Noam Chomski, profesor linguistik di Massachusetts Institute of Technology (MIT), pada sebuah wawancara Juli 2016 dengan Alternet.org mengatakan, hanya kepada masyarakat adatlah harapan manusia hari ini ditambatkan. Masyarakat adat di seluruh dunia adalah orang-orang yang menjaga agar umat manusia tidak menghancurkan dirinya sendiri dan membawa bumi ke sebuah bencana.

"Masyarakat Adat mulai menemukan suara untuk pertama kalinya di negara-negara dengan populasi penduduk asli yang besar seperti Bolivia dan Ekuador," katanya.

Suara masyarakat adat di Amerika Latin dan Australia yang mengencang dalam beberapa tahun terakhir, disebut Chomsky sebagai langkah maju yang luar biasa bagi seluruh dunia. Dan ini adalah ironi luar biasa, bahwa di dunia yang katanya teknologinya paling maju dalam sejarah jutaan tahun bumi, ternyata kekuatan utama dalam mencoba mencegah perlombaan menghadapi bencana adalah justru masyarakat tradisional.

“Sangat fenomenal. Mereka yang kita sebut 'primitif' mencoba menyelamatkan orang-orang yang kita sebut 'tercerahkan' dari bencana total," kata Chomsky.

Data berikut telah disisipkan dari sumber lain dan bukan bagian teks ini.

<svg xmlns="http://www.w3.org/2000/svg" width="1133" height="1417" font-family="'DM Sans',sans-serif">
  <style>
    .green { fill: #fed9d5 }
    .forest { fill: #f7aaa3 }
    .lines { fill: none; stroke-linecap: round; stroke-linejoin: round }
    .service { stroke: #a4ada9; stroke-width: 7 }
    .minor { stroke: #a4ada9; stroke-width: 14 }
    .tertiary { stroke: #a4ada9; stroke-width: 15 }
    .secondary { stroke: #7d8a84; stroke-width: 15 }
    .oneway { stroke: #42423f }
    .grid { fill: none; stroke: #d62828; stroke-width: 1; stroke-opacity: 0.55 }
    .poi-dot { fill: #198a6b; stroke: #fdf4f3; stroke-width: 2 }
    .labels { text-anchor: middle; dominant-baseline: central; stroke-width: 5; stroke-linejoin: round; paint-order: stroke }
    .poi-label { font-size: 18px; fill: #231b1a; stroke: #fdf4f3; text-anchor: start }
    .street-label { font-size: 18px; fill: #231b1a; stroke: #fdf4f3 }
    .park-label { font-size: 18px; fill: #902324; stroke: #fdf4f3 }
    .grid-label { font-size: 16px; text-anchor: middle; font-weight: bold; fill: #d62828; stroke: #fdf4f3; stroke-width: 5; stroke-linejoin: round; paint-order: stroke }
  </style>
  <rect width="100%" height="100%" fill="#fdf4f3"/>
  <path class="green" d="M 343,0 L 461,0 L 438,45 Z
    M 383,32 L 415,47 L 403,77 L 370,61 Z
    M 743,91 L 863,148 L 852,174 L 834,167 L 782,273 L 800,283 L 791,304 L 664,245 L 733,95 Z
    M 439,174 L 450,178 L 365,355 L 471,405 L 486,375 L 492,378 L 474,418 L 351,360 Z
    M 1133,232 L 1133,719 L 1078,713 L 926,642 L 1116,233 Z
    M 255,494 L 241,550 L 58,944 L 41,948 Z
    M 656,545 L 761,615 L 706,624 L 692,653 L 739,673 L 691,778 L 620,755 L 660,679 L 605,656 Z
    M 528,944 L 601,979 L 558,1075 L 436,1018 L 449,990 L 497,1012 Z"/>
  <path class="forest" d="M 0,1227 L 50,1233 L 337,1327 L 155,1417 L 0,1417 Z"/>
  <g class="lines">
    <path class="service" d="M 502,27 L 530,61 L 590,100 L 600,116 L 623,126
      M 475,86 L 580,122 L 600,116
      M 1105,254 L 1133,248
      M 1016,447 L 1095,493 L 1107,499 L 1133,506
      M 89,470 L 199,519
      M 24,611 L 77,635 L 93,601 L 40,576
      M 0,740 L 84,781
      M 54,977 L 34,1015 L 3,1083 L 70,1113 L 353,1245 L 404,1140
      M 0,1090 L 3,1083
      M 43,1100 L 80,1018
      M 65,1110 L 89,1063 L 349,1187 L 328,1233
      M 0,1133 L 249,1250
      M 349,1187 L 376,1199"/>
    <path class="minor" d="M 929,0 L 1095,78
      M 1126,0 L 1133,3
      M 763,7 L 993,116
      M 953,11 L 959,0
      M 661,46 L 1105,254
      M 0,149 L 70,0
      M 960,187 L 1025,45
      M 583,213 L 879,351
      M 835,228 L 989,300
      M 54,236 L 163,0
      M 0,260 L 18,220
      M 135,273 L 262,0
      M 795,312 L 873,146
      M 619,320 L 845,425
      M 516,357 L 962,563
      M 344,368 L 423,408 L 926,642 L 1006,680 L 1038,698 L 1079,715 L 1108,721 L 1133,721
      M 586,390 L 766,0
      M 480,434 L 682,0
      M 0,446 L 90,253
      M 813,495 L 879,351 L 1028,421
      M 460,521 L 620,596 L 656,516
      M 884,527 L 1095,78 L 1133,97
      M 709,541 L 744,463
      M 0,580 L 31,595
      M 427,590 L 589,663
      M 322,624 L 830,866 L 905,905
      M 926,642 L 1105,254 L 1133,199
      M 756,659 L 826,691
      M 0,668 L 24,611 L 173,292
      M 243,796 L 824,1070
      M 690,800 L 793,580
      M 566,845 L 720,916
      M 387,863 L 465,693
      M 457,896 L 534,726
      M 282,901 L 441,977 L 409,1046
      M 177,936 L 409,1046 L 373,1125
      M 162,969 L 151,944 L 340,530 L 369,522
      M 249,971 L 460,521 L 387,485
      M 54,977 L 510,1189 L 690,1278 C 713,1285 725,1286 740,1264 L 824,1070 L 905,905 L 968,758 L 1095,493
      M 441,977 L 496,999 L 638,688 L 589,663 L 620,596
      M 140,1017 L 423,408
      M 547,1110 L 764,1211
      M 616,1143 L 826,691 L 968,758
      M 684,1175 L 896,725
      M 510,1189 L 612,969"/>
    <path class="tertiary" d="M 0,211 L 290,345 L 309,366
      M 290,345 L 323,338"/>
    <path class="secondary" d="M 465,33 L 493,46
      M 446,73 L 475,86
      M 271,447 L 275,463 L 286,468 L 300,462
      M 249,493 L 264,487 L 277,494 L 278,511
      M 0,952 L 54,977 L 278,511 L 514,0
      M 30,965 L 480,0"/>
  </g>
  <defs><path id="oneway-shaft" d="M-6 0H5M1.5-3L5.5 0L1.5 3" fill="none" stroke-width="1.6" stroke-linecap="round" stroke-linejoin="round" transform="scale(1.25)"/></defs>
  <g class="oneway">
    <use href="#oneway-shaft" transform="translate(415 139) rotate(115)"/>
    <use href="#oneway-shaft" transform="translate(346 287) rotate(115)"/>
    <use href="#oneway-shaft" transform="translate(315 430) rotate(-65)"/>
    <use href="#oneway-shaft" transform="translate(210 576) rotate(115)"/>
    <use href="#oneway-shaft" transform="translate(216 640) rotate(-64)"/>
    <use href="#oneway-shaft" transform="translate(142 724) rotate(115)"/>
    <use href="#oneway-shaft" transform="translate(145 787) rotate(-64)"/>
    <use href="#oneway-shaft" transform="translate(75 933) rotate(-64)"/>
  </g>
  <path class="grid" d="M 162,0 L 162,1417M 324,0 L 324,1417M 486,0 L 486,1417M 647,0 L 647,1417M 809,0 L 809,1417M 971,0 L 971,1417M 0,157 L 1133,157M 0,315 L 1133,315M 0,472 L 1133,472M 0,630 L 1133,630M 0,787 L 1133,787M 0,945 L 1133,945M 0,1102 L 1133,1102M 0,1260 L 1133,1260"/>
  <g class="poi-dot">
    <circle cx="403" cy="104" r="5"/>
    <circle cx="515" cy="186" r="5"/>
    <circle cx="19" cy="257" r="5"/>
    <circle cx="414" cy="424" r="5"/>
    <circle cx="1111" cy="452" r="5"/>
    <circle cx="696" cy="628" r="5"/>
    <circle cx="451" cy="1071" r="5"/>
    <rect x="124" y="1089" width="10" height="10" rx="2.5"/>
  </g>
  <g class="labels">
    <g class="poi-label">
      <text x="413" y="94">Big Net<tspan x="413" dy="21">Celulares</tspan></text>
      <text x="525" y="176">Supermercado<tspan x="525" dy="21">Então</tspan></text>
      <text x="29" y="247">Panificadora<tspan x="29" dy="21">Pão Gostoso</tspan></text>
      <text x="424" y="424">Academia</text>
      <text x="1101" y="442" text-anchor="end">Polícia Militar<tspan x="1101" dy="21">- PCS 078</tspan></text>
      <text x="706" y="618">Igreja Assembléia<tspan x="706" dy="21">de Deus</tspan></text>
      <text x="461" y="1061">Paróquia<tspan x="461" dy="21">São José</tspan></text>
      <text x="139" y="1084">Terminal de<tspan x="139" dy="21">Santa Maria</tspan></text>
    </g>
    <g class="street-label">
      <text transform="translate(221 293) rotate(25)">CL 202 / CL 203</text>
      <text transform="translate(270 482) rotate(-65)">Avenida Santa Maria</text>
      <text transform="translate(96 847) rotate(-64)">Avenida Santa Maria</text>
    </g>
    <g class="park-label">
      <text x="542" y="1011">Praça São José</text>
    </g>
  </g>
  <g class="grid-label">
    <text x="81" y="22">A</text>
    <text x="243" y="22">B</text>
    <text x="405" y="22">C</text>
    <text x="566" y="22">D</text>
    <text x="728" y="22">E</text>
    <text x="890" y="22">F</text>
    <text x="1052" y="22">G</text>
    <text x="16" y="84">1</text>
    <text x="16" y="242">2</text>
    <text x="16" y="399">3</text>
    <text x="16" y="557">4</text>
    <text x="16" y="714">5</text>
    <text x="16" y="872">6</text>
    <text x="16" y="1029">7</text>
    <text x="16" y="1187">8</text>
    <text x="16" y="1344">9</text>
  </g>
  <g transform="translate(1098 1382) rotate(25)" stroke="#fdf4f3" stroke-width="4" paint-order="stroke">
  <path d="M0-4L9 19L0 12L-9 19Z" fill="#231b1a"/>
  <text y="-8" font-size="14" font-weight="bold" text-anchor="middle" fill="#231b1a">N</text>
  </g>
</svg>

Komentar Chomsky muncul, karena banyak kelompok penduduk asli di dunia semakin terlibat dalam politik pembebasan, dan mendorong mundurnya perusahaan global yang selama puluhan tahun telah mengeksploitasi lahan dan sumber daya mereka demi keuntungan Barat dan AS di wilayah ini.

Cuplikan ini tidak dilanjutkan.